Universal-character-names in comments
</H4>
<B>Section: </B>5.4&#160; [<A href="https://wg21.link/lex.comment">lex.comment</A>]
 &#160;&#160;&#160;

 <B>Status: </B>CD6
 &#160;&#160;&#160;

 <B>Submitter: </B>David Krauss
 &#160;&#160;&#160;

 <B>Date: </B>2011-10-05<BR>


<P>[ Resolved by P2314R4, adopted in October, 2021. ]</P>

<P>According to 5.3.1 [<A href="https://wg21.link/lex.charset#2">lex.charset</A>] paragraph 2,</P>

<BLOCKQUOTE>

If the hexadecimal value for a universal-character-name
corresponds to a surrogate code point (in the range
0xD800-0xDFFF, inclusive), the program is
ill-formed.

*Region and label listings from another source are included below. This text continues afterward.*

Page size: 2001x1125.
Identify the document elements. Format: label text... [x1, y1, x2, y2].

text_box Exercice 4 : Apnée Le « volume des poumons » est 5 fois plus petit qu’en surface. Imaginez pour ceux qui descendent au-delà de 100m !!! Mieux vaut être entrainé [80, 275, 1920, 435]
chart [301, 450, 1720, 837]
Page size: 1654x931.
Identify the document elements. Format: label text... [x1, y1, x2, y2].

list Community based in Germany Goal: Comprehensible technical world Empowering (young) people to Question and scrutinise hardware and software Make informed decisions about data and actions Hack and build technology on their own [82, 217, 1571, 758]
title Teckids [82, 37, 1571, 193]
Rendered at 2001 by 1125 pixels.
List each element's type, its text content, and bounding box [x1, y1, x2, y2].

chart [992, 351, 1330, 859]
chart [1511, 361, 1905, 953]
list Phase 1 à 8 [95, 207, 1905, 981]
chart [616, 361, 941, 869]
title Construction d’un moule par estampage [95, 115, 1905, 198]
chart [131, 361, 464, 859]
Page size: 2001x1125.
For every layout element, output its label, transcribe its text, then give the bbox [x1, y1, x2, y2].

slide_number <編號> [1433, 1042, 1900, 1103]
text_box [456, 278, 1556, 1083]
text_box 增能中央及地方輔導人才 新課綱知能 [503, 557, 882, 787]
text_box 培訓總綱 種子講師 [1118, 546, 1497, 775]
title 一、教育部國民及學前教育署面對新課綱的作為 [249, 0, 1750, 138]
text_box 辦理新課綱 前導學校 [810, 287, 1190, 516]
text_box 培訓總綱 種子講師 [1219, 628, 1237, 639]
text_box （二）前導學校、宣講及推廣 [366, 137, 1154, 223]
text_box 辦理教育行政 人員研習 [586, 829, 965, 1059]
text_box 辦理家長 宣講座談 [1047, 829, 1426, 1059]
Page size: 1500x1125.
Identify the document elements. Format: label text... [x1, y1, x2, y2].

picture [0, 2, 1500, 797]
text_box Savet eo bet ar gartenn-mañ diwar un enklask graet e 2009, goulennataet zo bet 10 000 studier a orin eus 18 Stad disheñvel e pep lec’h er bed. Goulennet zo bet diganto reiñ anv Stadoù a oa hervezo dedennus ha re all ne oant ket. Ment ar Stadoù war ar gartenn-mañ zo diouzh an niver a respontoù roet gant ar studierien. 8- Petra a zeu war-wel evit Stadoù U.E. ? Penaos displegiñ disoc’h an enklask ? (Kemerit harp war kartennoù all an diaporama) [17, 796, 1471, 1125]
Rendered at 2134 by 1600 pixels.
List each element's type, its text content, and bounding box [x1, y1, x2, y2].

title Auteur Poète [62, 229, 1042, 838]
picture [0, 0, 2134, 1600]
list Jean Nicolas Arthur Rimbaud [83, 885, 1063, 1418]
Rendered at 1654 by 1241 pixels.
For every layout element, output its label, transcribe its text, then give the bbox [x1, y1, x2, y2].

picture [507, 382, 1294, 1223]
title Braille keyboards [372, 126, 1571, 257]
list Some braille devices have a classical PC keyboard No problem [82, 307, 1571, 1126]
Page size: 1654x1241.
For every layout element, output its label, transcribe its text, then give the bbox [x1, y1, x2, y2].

Additionally, if the hexadecimal value for a
universal-character-name outside the <I>c-char-sequence</I>,
<I>s-char-sequence</I>, or <I>r-char-sequence</I> of a character
or string literal corresponds to a control character (in either
of the ranges 0x00-0x1F or 0x7F-0x9F, both inclusive) or to a
character in the basic source character set, the program is
ill-formed.

</BLOCKQUOTE>

<P>These restrictions should not apply to comment text.  Arguably
the prohibitions of control characters and characters in the basic
character set already do not apply, as they require that the
preprocessing tokens for literals have already been recognized; this
occurs in phase 3, which also replaces comments with single spaces.
However, the prohibition of surrogate code points is not so limited
and might conceivably be applied within comments.</P>

<P>Probably the most straightforward way of addressing this problem
would be simply to state in 5.4 [<A href="https://wg21.link/lex.comment">lex.comment</A>] that
character sequences that resemble universal-character-names are not
recognized as such within comment text.</P>

<P><B>Additional note (February, 2022):</B></P>

<P>P2314R4 Character sets and encodings (approved in October, 2021)
effected changes so that extended characters are no longer translated
to UCNs in phase 1.</P>

<BR><BR>
</BODY>
</HTML>